Liguria. “Purtroppo dobbiamo registrare un nulla di fatto“. Questo il commento di Antonio Apa, segretario generale Uilm Genova sull’atteso vertice al Mise per la vertenza di Piaggio Aerospace, con al centro l’iter sulla vendita dell’azienda aeronautica che dovrebbe concludersi entro l’anno, come più volte annunciato dal Commissario Straordinario Vincenzo Nicastro.

“Il sottosegretario Manzella e il sottosegretario Todde non ci hanno fornito alcun elemento di novità, nemmeno sulle questioni di loro competenza più stretta, quali la conferma dei 160 milioni per il progetto del P1HH, il drone militare sviluppato da Piaggio che, nonostante il Governo abbia detto più volte che il finanziamento era certo e ormai varato, ancora non è stato firmato” aggiunge l’esponente sindacale.

“Le uniche novità le ha portate, bontà sua, il commissario che sta svolgendo bene il suo lavoro. Ci ha comunicato infatti la vendita di un nuovo P180 (ai Vigili del fuoco per un valore di 9 milioni, che porta il valore della produzione dei P180 a 15 aerei, più 19 P180 da revisionare) e lo stato dell’arte del percorso di vendita con le undici aziende rimaste in corsa”.

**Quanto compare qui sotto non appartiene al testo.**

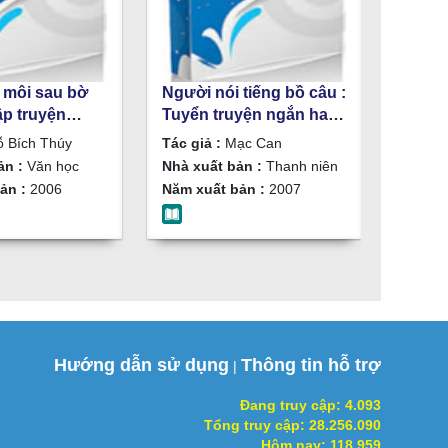
 môi sau bờ
Người nói tiếng bồ câu :
ập truyện
Tuyển truyện ngắn hay
 Bích Thúy
và mới nhất / Mạc Can
 Bích Thúy
Tác giả :
Mạc Can
ản :
Văn học
Nhà xuất bản :
Thanh niên
ản :
2006
Năm xuất bản :
2007
Hướng dẫn sử dụng
Thông tin hỗ trợ
|
Đang truy cập:
4.093
Tổng truy cập:
28.256.090
Hôm nay:
118.959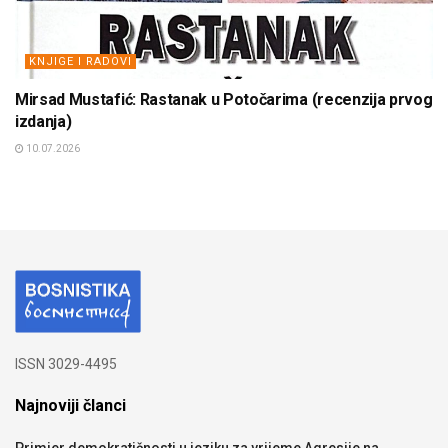
KNJIGE I RADOVI
Mirsad Mustafić: Rastanak u Potočarima (recenzija prvog
izdanja)
10.07.2026
ISSN 3029-4495
Najnoviji članci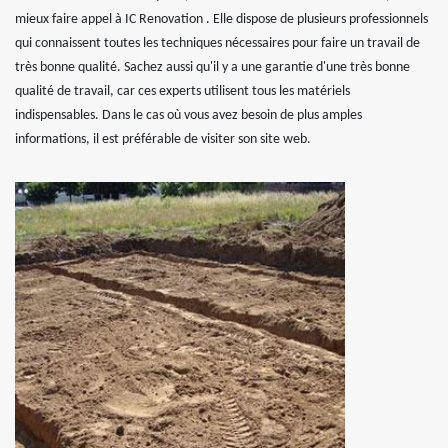
mieux faire appel à IC Renovation . Elle dispose de plusieurs professionnels
qui connaissent toutes les techniques nécessaires pour faire un travail de
très bonne qualité. Sachez aussi qu'il y a une garantie d'une très bonne
qualité de travail, car ces experts utilisent tous les matériels
indispensables. Dans le cas où vous avez besoin de plus amples
informations, il est préférable de visiter son site web.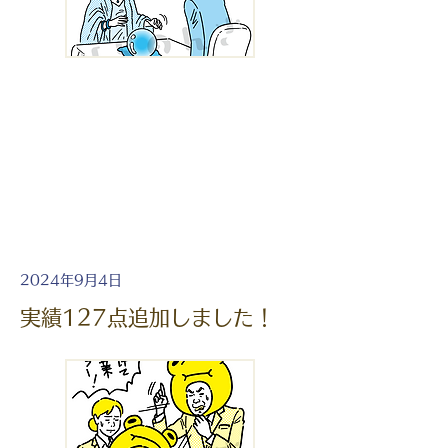
2024年9月4日
実績127点追加しました！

“La Uilm ha ricordato che tempo da perdere non ce n’è più, o rischiamo un’amara sorpresa come è successo di recente col caso Whirpool, Ilva o con le 140 vertenze al Mise non ancora concluse. Sono dell’avviso che il governo debba svolgere il suo ruolo parlando con i vari interlocutori e individuando il miglior partner possibile. La Uilm ha avanzato un percorso dove il Governo deve sollecitare alcuni campioni nazionali, tipo Leonardo che deve essere coinvolta con forza nell’acquisto di Piaggio, avendo già formalizzato una proposta di acquisto inerente customer and service e motori. In questo modo vanno superate eventuali reticenze in forza della strategicità e forza di una Piaggio unita e non distrutta con uno spezzatino”.

“A maggior ragione abbiamo sostenuto questa eventualità perché la Piaggio ha commesse per tre anni e ha la necessità di un partner forte che mette risorse in funzione di ricerca e sviluppo e di nuovi prodotti, altrimenti il rischio reale è che fra tre anni saremo punto e a capo”.

“Il Governo deve darsi una svegliata o saremo costretti noi a dargliela” sottolinea l’esponente sindacale.

“La Piaggio ha una dote importante, per questo il richiamo ai campioni italiani è legato al fatto che Piaggio serve necessariamente alle forze armate (vedi Aeronautica) e poiché Leonardo ha qualche problema sul drone potrebbe utilizzare la capacità progettuale di sviluppo dello stesso che è già pronta. Quale miglior partner di un’azienda che ha nello Stato il suo azionista principale”.

“I tempi stringono, bisogna agire nel bene della Piaggio e quindi del Paese. Bisogna sbloccare il finanziamento per il P1HH e coordinare, svolgere un ruolo politico per chiudere la vendita nel migliore dei modi. Noi non permetteremo di disperdere un patrimonio di un asset strategico del sistema Paese come Piaggio e faremo di tutto per salvaguardare tutti i posti di lavoro e l’interezza dell’azienda” conclude il segretario Uilm.